Friedenstaube in Trümmern Gedicht Weiße Taube

Mein Gedicht „Weiße Taube“ ist bewusst an das bekannte Lied „Kleine weiße Friedenstaube“ von Erika Schirmer angelehnt, ein Lied, das mich in meiner Kindheit begleitet hat. Die klare Botschaft dieses Liedes, das von Hoffnung und Frieden spricht, hat mich tief geprägt und möglicherweise auch meine pazifistische Einstellung beeinflusst.

Doch die Welt, wie ich sie heute erlebe, scheint weit entfernt von dieser hoffnungsvollen Vision. Während die kleine Friedenstaube im Lied voller Zuversicht durch die Lande fliegt, sieht es in meinem Gedicht düsterer aus. Die Taube liegt erschöpft im Trümmerfeld, ihr Gefieder von Blut durchtränkt – ein Symbol für eine Welt, die den Frieden nicht bewahren konnte.
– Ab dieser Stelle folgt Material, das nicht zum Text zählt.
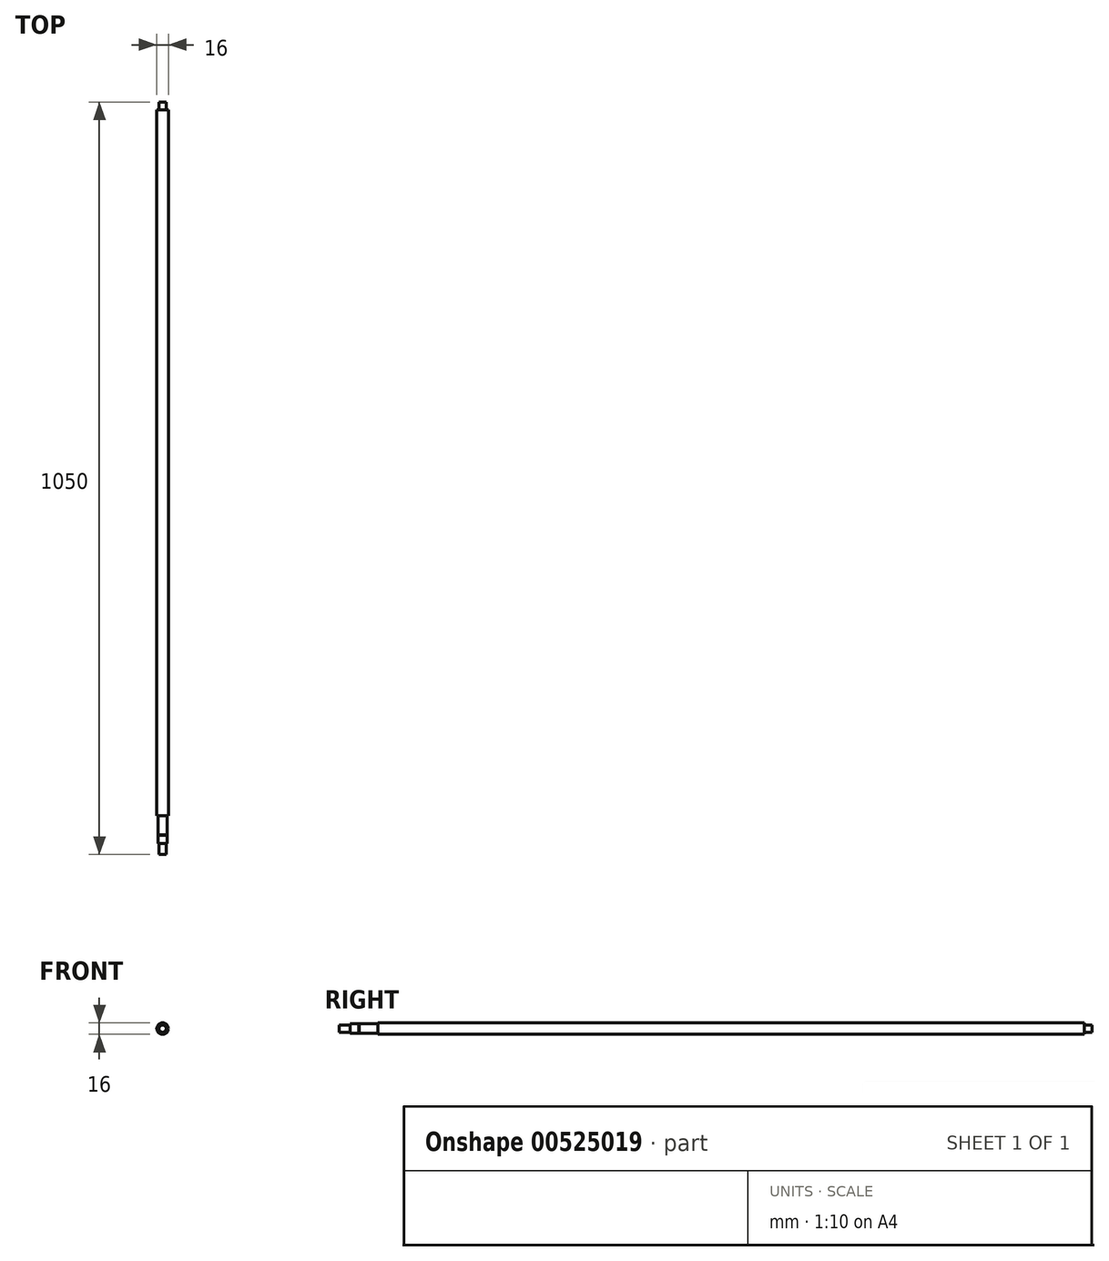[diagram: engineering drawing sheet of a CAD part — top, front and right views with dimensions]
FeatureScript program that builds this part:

Vielleicht ist die Botschaft, die Erika Schirmer bereits 1949 aussandte, nicht laut genug gehört worden. Die Erfahrungen von Krieg, Hass und Zerstörung haben sich in die Geschichte eingebrannt, und die Hoffnung scheint heute oft schwer greifbar.

Mit „Weiße Taube“ wollte ich diese düstere Realität in Worte fassen, aber auch einen Appell an die Menschen richten: die Taube nicht aufzugeben, den Kampf um den Frieden weiterzuführen. Denn ohne ihn droht uns der Untergang. Dieses Gedicht ist mein Versuch, die Taube wieder fliegen zu lassen – als Mahnung und als Hoffnungsschimmer zugleich.

 

Weiße Taube

Kleine weiße Friedenstaube, liegst im Trümmerfeld der Stadt.
Wagst es nicht mehr aufzustehen, abgekämpft bist du und matt.
Tod und Elend immer wieder.
Blut durchtränkt dein weiß` Gefieder.

Warst den Menschen wohlbekannt,
trugst die Botschaft übers Land.
Über Wiesen, Wälder, Flur
sahst du wenig Hoffnung nur.

Friedenszeit war knapp bemessen,
Menschlichkeit zu schnell vergessen.
Hass vergiftete das Land,
und Bruder starb durch Bruder’s Hand!


Hoffnung ist nicht mehr zu sehen
Zeit scheint plötzlich stillzustehen,
Kleine Taube kämpfe weiter! Hilf uns Menschen in der Not!
Bring uns endlich wieder Frieden, sonst vergehen wir im Tod.

2 Antworten

  1. Ich bin in die Stadt Nordhausen, der Stadt, in der Erika Schirmer lebt, gezogen, habe sie selber als sehr bescheiden, herzlich und nie müde werdend im Kampf für Frieden, geachtet und auch in einem Spiel zum kennenlernen des Landkreises einbezogen. Ihr verdient große Achtung und in diesem Gedicht „Weiße Taube“ von Ihnen Frau Buschner, sehe ich eine wichtige Fortsetzung.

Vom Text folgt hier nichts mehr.